Трагедия и величие художника

Улеглось возбуждение, связанное с премьерой «Бориса», рецензией Кюи и шумом, поднятым вокруг оперы печатью. Вновь наступили будни. Опять изо дня в день хождение в Лесной департамент (он работал теперь по следственной части), изготовление «дел» по нескольку тысяч листов каждое, «швыряние» под суд лесничих. А для себя — новые творческие планы, новые работы. Жизнь, казалось, вошла в прежнюю колею.

В прежнюю ли?..

Нет, Мусоргский чувствовал, что сам он теперь уже не тот. Кончилась молодость, началась зрелая пора. «Борисом» он как бы совершил разведку, прощупал жизнь. Теперь он знал: такого художника, как он, официальные законодатели музыкально-театральной жизни не признают никогда.

«Борис Годунов» некоторое время еще продолжал даваться на сцене. Но это приносило все меньше и меньше радости: дирекция безжалостно вымарывала из партитуры один кусок за другим. Говорили, что опера не понравилась царской фамилии. И вот уже стали давать ее без заключительной сцены под Кромами, выбросив ее, как якобы не представляющую никакого драматического интереса и не связанную с развитием сюжета. Не помогло и горячее вмешательство Стасова, выступившего с протестом в газете. Впрочем, спектакли «Бориса Годунова» становились все более и более редкими. К концу 70-х годов они совсем прекратились. Приходилось мириться с положением композитора, не признанного официальными кругами. Для них он — художник-неудачник, выскочка, которому надо указать его место; он просто чиновник — коллежский асессор Мусоргский.

Удивительно, что в юности служба казалась совсем уж не такой обременительной, а теперь... Временами он чувствовал, что она вконец иссушает душу, не оставляет досуга и покоя, столь необходимых для творчества. Заниматься своим прямым делом приходилось преимущественно по ночам. И ночи становились самым наполненным временем суток. «История — моя ночная подруга», — сказал он как-то, намекая на исторические разыскания, которые он вел для своей новой оперы. В эти призрачные часы, когда все кругом спит, мысль становится острее, и образы, рождаемые воображением, получали необычайную яркость. Но ночь приносила не только творческие радости.

О чем только не думалось в эти долгие часы безмолвия, в четырех стенах, наедине с самим собой! Поступки людей, человеческие отношения, события общественной жизни — все получало свою суровую оценку. И тяжелым гнетом ложилось на сердце пережитое.

Были когда-то близкие единомышленники-музыканты.. Теперь их нет. «Одни повыбыли, другие, смотришь, перебиты», — с горечью повторял он про себя грибоедовские слова.

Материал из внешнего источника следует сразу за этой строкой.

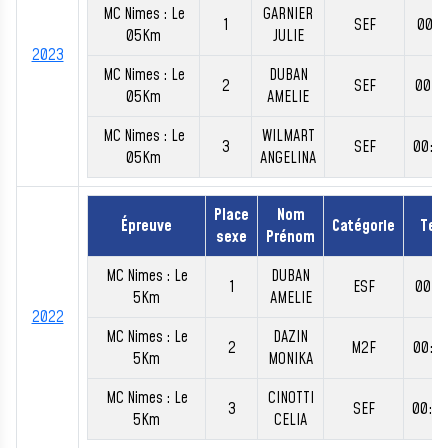
MC Nimes : Le
GARNIER
1
SEF
00:1
05Km
JULIE
2023
MC Nimes : Le
DUBAN
2
SEF
00:1
05Km
AMELIE
MC Nimes : Le
WILMART
3
SEF
00:2
05Km
ANGELINA
Place
Nom
Épreuve
Catégorie
Tem
sexe
Prénom
MC Nimes : Le
DUBAN
1
ESF
00:1
5Km
AMELIE
2022
MC Nimes : Le
DAZIN
2
M2F
00:2
5Km
MONIKA
MC Nimes : Le
CINOTTI
3
SEF
00:2
5Km
CELIA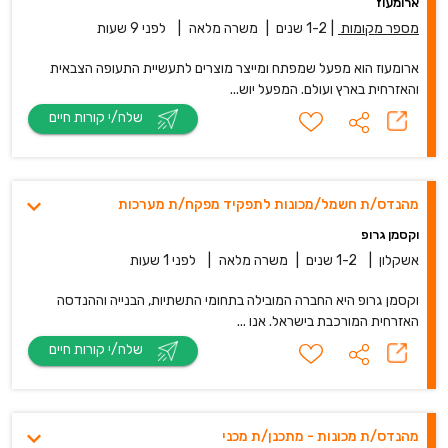
ארומעוז
מספר מקומות
|
1-2 שנים
|
משרה מלאה
|
לפני 9 שעות
ארומעוז הוא מפעל שמפתח ומייצר מוצרים לתעשיית התעופה הצבאית
והאזרחית בארץ ועולם. המפעל יוש...
שלח/י קורות חיים
מהנדס/ת חשמל/מכונות לתפקיד מפקח/ת מערכות
וקסמן גרופ
אשקלון
|
1-2 שנים
|
משרה מלאה
|
לפני 1 שעות
וקסמן גרופ היא החברה המובילה בתחומי התשתיות, הבנייה וההנדסה
האזרחית המורכבת בישראל. אנו ...
שלח/י קורות חיים
מהנדס/ת מכונות - מתכנן/ת מכני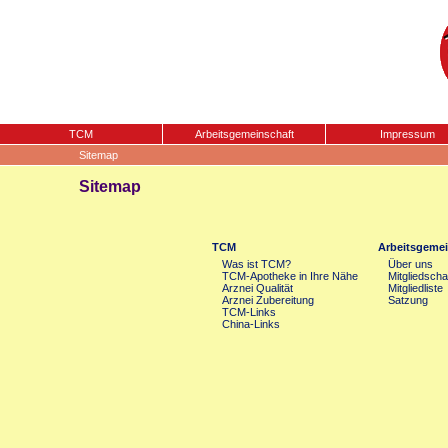
TCM
Arbeitsgemeinschaft
Impressum
Sitemap
Sitemap
TCM
Arbeitsgemei
Was ist TCM?
Über uns
TCM-Apotheke in Ihre Nähe
Mitgliedscha
Arznei Qualität
Mitgliedliste
Arznei Zubereitung
Satzung
TCM-Links
China-Links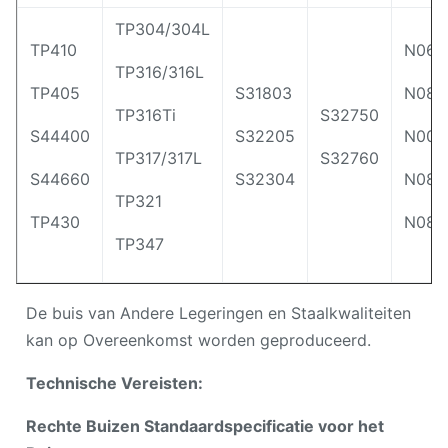
TP304/304L
TP410
N066
TP316/316L
TP405
S31803
N080
TP316Ti
S32750
S44400
S32205
N008
TP317/317L
S32760
S44660
S32304
N088
TP321
TP430
N089
TP347
De buis van Andere Legeringen en Staalkwaliteiten
kan op Overeenkomst worden geproduceerd.
Technische Vereisten:
Rechte Buizen Standaardspecificatie voor het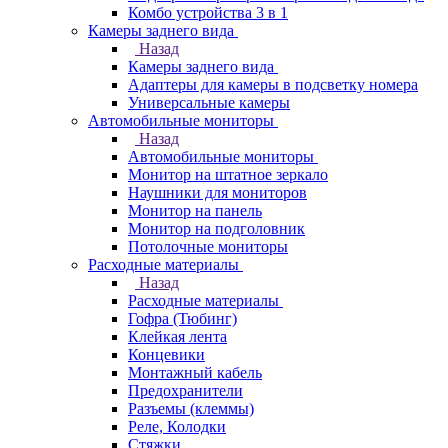
Комбо устройства 3 в 1
Камеры заднего вида
Назад
Камеры заднего вида
Адаптеры для камеры в подсветку номера
Универсальные камеры
Автомобильные мониторы
Назад
Автомобильные мониторы
Монитор на штатное зеркало
Наушники для мониторов
Монитор на панель
Монитор на подголовник
Потолочные мониторы
Расходные материалы
Назад
Расходные материалы
Гофра (Тюбинг)
Клейкая лента
Концевики
Монтажный кабель
Предохранители
Разъемы (клеммы)
Реле, Колодки
Стяжки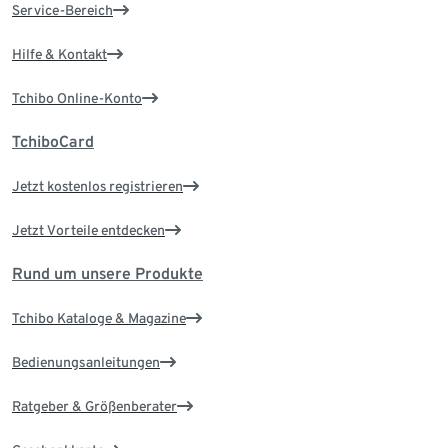
Service-Bereich
Hilfe & Kontakt
Tchibo Online-Konto
TchiboCard
Jetzt kostenlos registrieren
Jetzt Vorteile entdecken
Rund um unsere Produkte
Tchibo Kataloge & Magazine
Bedienungsanleitungen
Ratgeber & Größenberater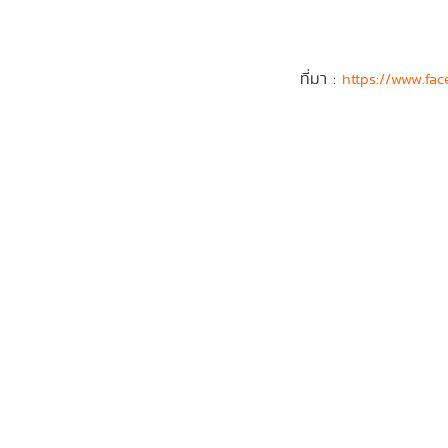
ที่มา :
https://www.fac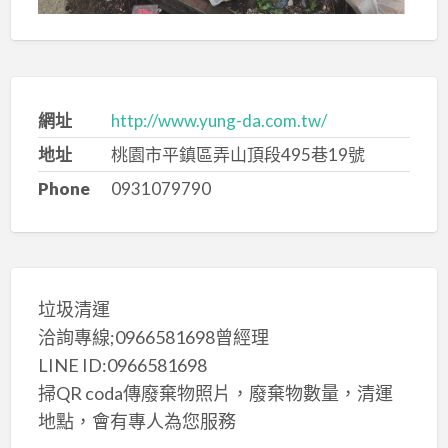
網址
http://www.yung-da.com.tw/
地址
桃園市平鎮區弄山頂段495巷19號
Phone
0931079790
垃圾清運
洽詢專線;0966581698曾經理
LINE ID:0966581698
掃QR coda傳廢棄物照片，廢棄物數量，清運
地點，會有專人為您服務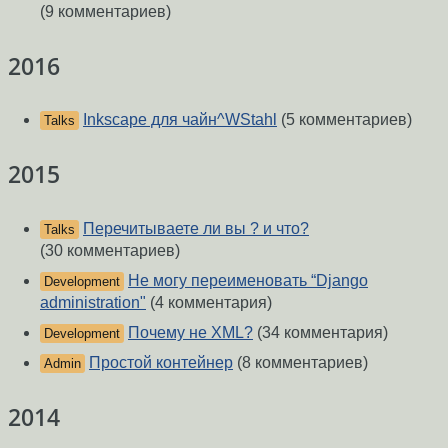
(9 комментариев)
2016
Inkscape для чайн^WStahl
(5 комментариев)
Talks
2015
Перечитываете ли вы ? и что?
Talks
(30 комментариев)
Не могу переименовать “Django
Development
administration"
(4 комментария)
Почему не XML?
(34 комментария)
Development
Простой контейнер
(8 комментариев)
Admin
2014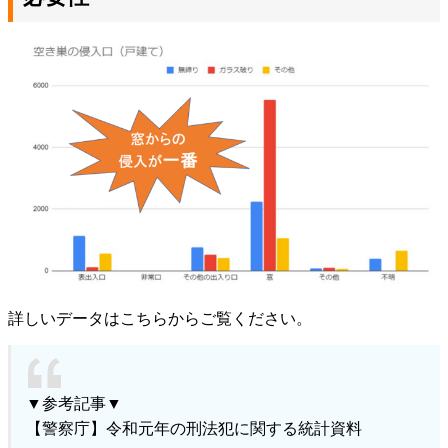
詳しいデータはこちらからご覧ください。
▼参考記事▼
【警察庁】令和元年の刑法犯に関する統計資料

Виделся он с ними теперь редко; когда встречался, держался замкнуто, а у них создавалось впечатление, что после постановки оперы он стал «надменным»; опять — в который раз! — его совершенно необоснованно подозревали в зазнайстве.

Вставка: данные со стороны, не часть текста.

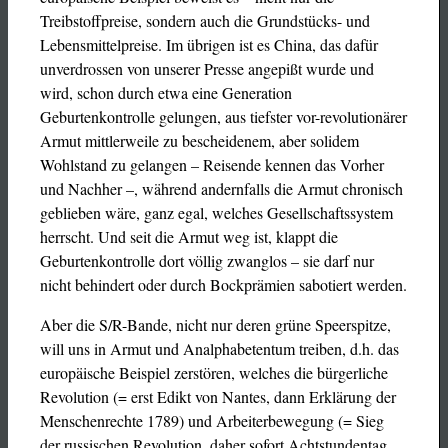
Treibstoffpreise, sondern auch die Grundstücks- und
Lebensmittelpreise. Im übrigen ist es China, das dafür
unverdrossen von unserer Presse angepißt wurde und
wird, schon durch etwa eine Generation
Geburtenkontrolle gelungen, aus tiefster vor-revolutionärer
Armut mittlerweile zu bescheidenem, aber solidem
Wohlstand zu gelangen – Reisende kennen das Vorher
und Nachher –, während andernfalls die Armut chronisch
geblieben wäre, ganz egal, welches Gesellschaftssystem
herrscht. Und seit die Armut weg ist, klappt die
Geburtenkontrolle dort völlig zwanglos – sie darf nur
nicht behindert oder durch Bockprämien sabotiert werden.
Aber die S/R-Bande, nicht nur deren grüne Speerspitze,
will uns in Armut und Analphabetentum treiben, d.h. das
europäische Beispiel zerstören, welches die bürgerliche
Revolution (= erst Edikt von Nantes, dann Erklärung der
Menschenrechte 1789) und Arbeiterbewegung (= Sieg
der russischen Revolution, daher sofort Achtstundentag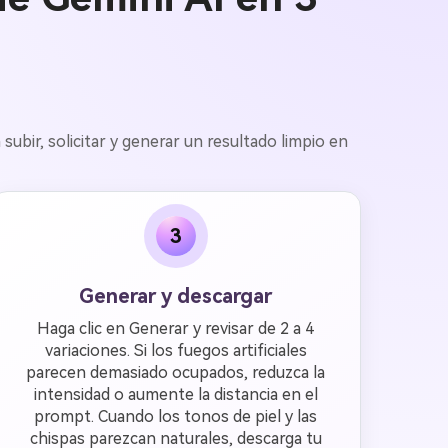
subir, solicitar y generar un resultado limpio en
3
Generar y descargar
Haga clic en Generar y revisar de 2 a 4
variaciones. Si los fuegos artificiales
parecen demasiado ocupados, reduzca la
intensidad o aumente la distancia en el
prompt. Cuando los tonos de piel y las
chispas parezcan naturales, descarga tu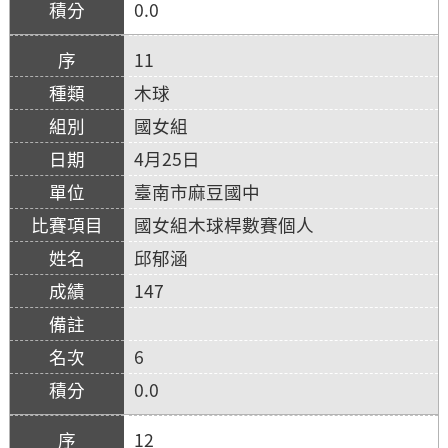
0.0
11
木球
國女組
4月25日
臺南市麻豆國中
國女組木球桿數賽個人
邱郁涵
147
6
0.0
12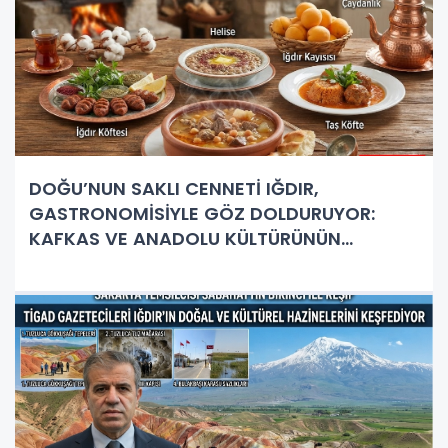
DOĞU’NUN SAKLI CENNETİ IĞDIR,
GASTRONOMİSİYLE GÖZ DOLDURUYOR:
KAFKAS VE ANADOLU KÜLTÜRÜNÜN
BULUŞMA NOKTASI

Ну, да бог с ними. У него ведь есть дорогие ему, любящие его люди: Стасов, Шестакова, Петровы. Правда, это все «старшие», с ними он не чувствует себя как равный с равными.

Появлялись и новые друзья. Теперь он легче сближается с представителями других видов искусства, чем с музыкантами. Он считает, что люди, занимающиеся изобразительным искусством, литературой, более разносторонне развиты, что круг их интересов более широк, чем у музыкантов, которые (так ему во всяком случае, кажется) любят говорить все больше о технике сочинения, а не о больших, волнующих все человечество вопросах. С восхищением относится он к Илье Ефимовичу Репину, с которым его познакомил Стасов, равно близкий как к музыкальным кругам, так и к живописцам и ваятелям. Одно время (это было еще до постановки «Бориса Годунова») Мусоргский сблизился с Виктором Александровичем Гартманом, талантливым архитектором, но тот скоропостижно скончался в 1873 году. Как протестовала в Мусоргском каждая струнка души против этой нелепой, бессмысленной смерти! «И зачем живут собаки, кошки и гибнут Гартманы?!?» — писал он в припадке бессильной злобы против неумолимости судьбы.